◆ MATERIALS PROVIDED:
== == ==
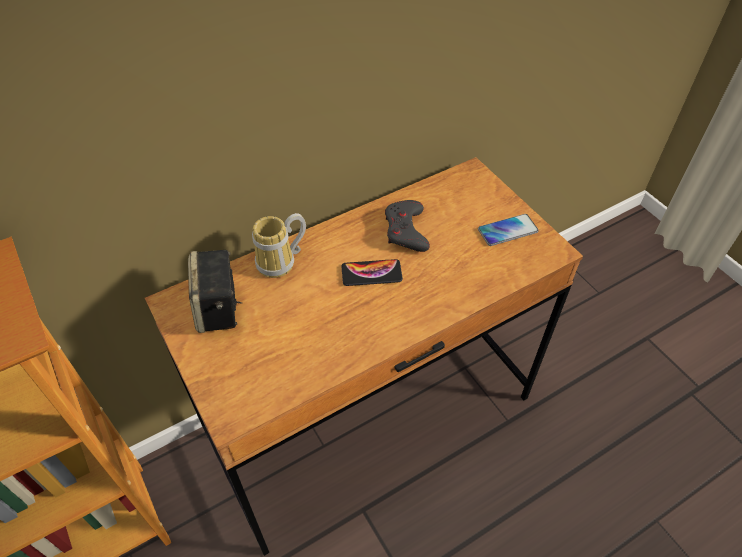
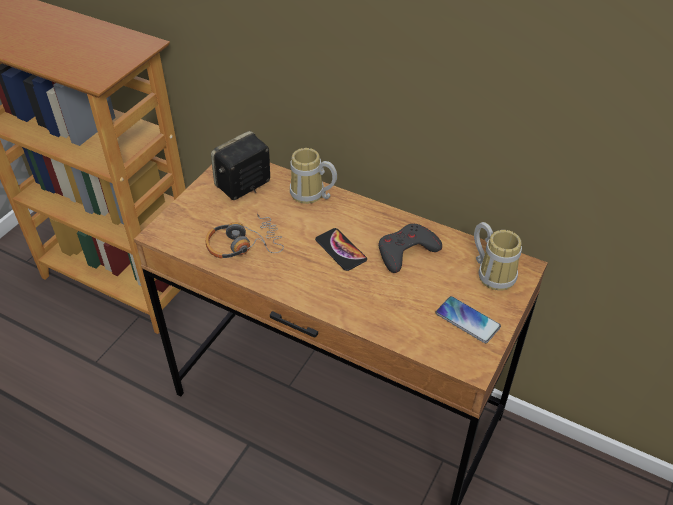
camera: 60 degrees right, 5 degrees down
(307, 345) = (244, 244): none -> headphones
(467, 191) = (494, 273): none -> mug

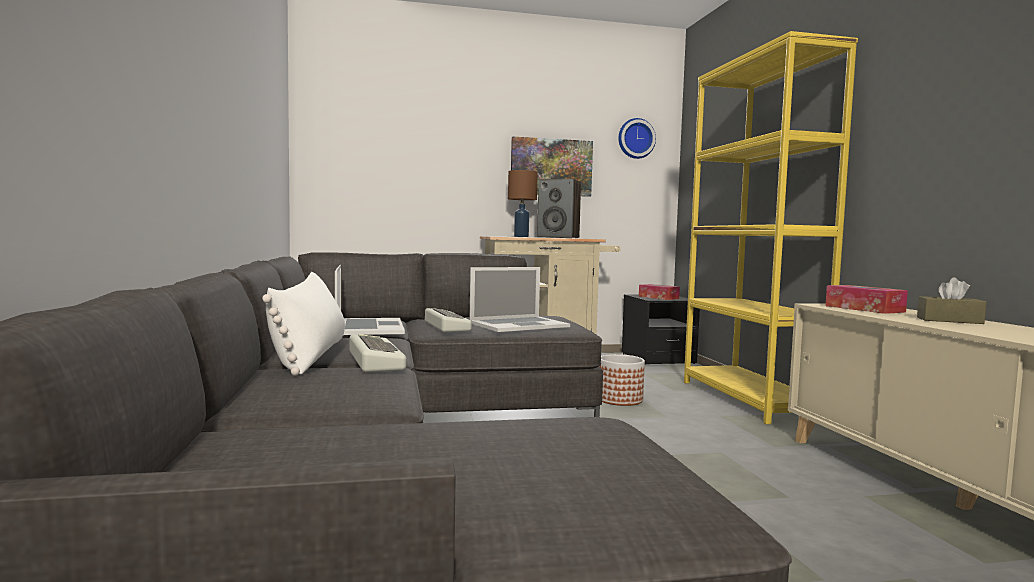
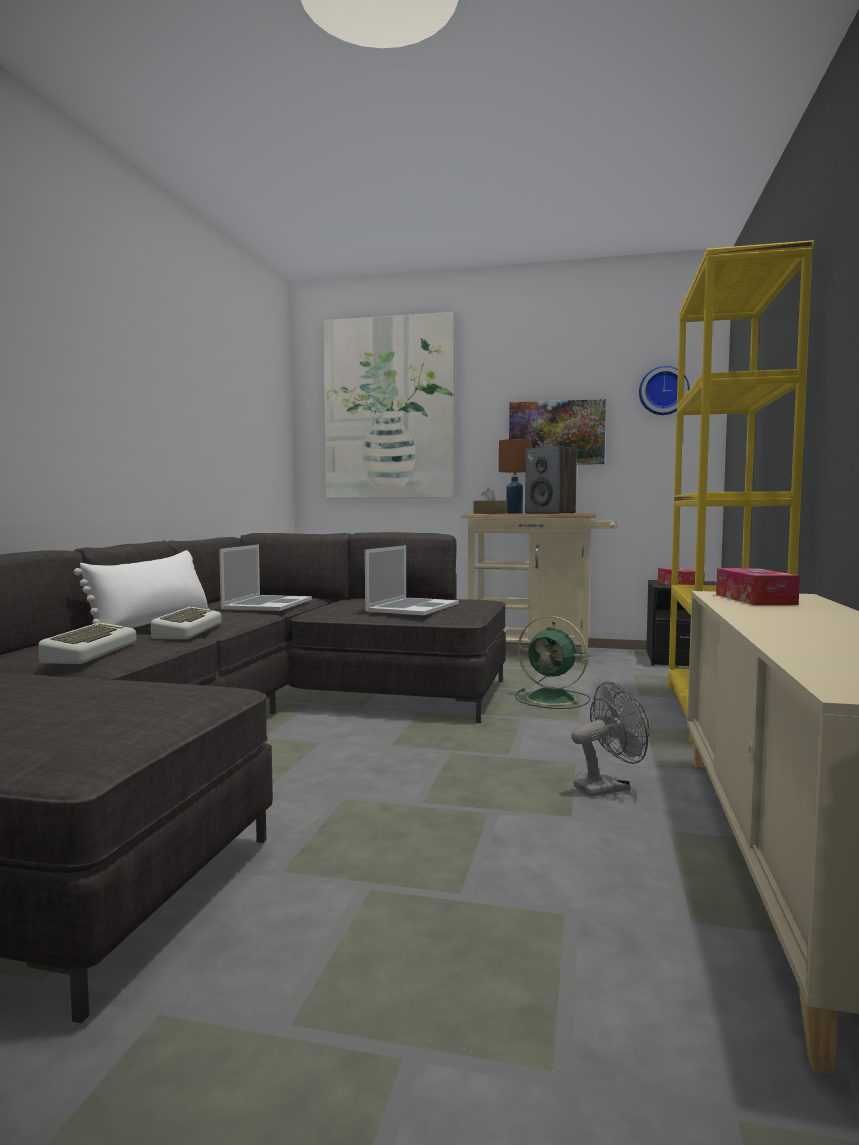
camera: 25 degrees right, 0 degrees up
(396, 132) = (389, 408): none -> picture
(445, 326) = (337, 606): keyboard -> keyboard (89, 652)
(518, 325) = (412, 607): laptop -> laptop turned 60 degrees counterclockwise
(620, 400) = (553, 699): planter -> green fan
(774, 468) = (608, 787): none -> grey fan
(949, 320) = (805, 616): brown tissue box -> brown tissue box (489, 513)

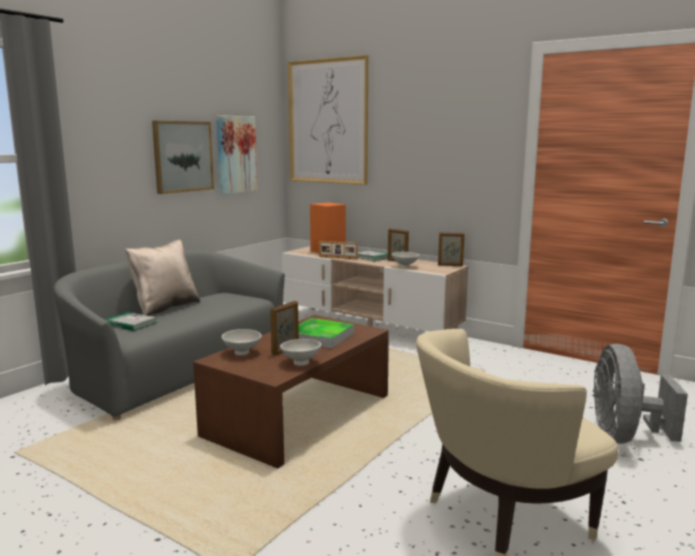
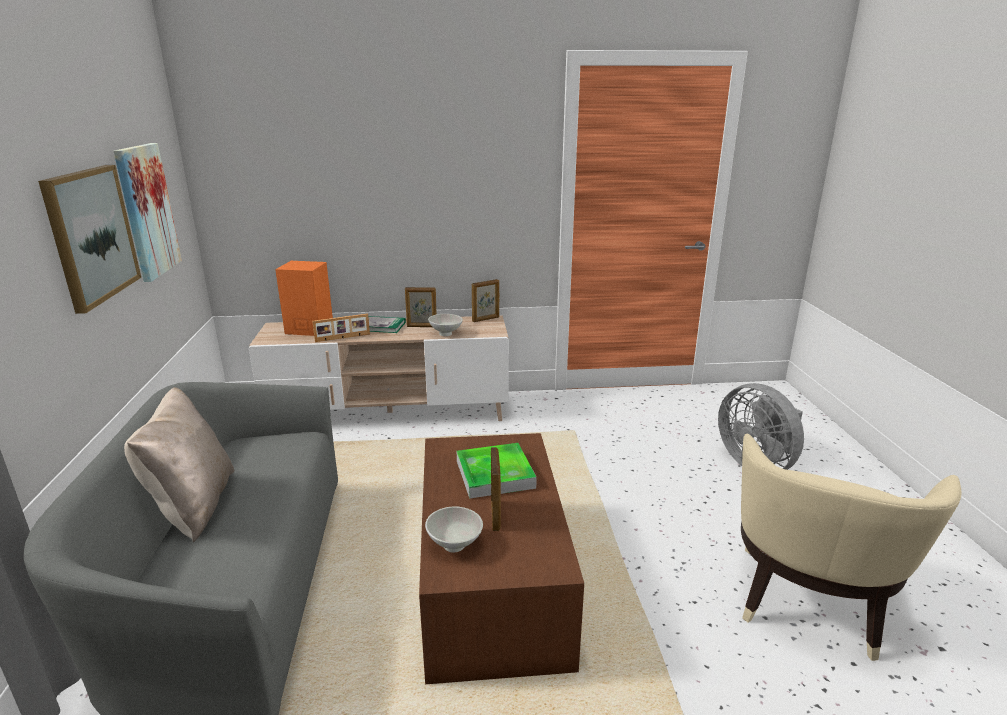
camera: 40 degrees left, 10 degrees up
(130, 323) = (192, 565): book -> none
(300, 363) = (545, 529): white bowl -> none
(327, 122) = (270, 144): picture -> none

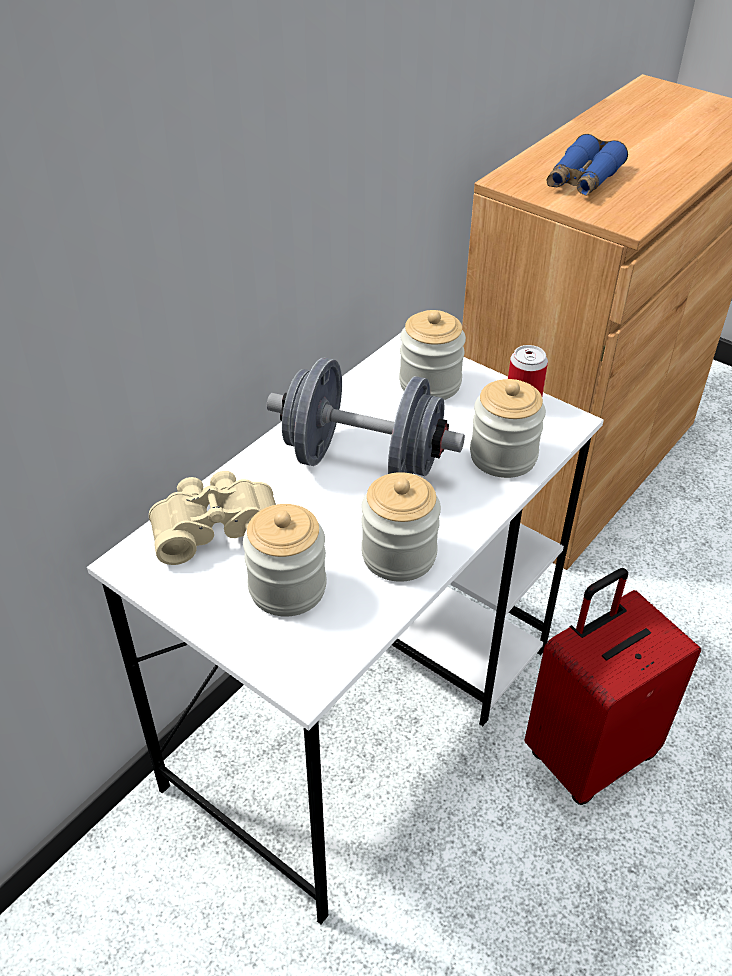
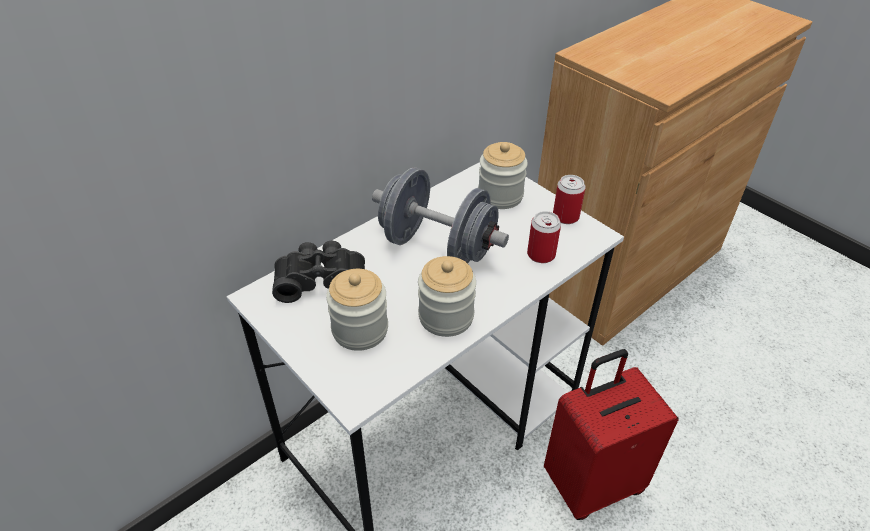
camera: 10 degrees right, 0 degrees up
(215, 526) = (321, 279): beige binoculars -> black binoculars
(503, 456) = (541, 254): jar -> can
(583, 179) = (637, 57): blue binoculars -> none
== == ==
◆ EXERCISE OBJECTIVE:
Without any pictures, retype the records above exactly.

◆ FINISHED TASK:
camera: 60 degrees right, 5 degrees down
(307, 345) = (244, 244): none -> headphones
(467, 191) = (494, 273): none -> mug

camera: 25 degrees right, 0 degrees up
(396, 132) = (389, 408): none -> picture
(445, 326) = (337, 606): keyboard -> keyboard (89, 652)
(518, 325) = (412, 607): laptop -> laptop turned 60 degrees counterclockwise
(620, 400) = (553, 699): planter -> green fan
(774, 468) = (608, 787): none -> grey fan
(949, 320) = (805, 616): brown tissue box -> brown tissue box (489, 513)

camera: 40 degrees left, 10 degrees up
(130, 323) = (192, 565): book -> none
(300, 363) = (545, 529): white bowl -> none
(327, 122) = (270, 144): picture -> none

camera: 10 degrees right, 0 degrees up
(215, 526) = (321, 279): beige binoculars -> black binoculars
(503, 456) = (541, 254): jar -> can
(583, 179) = (637, 57): blue binoculars -> none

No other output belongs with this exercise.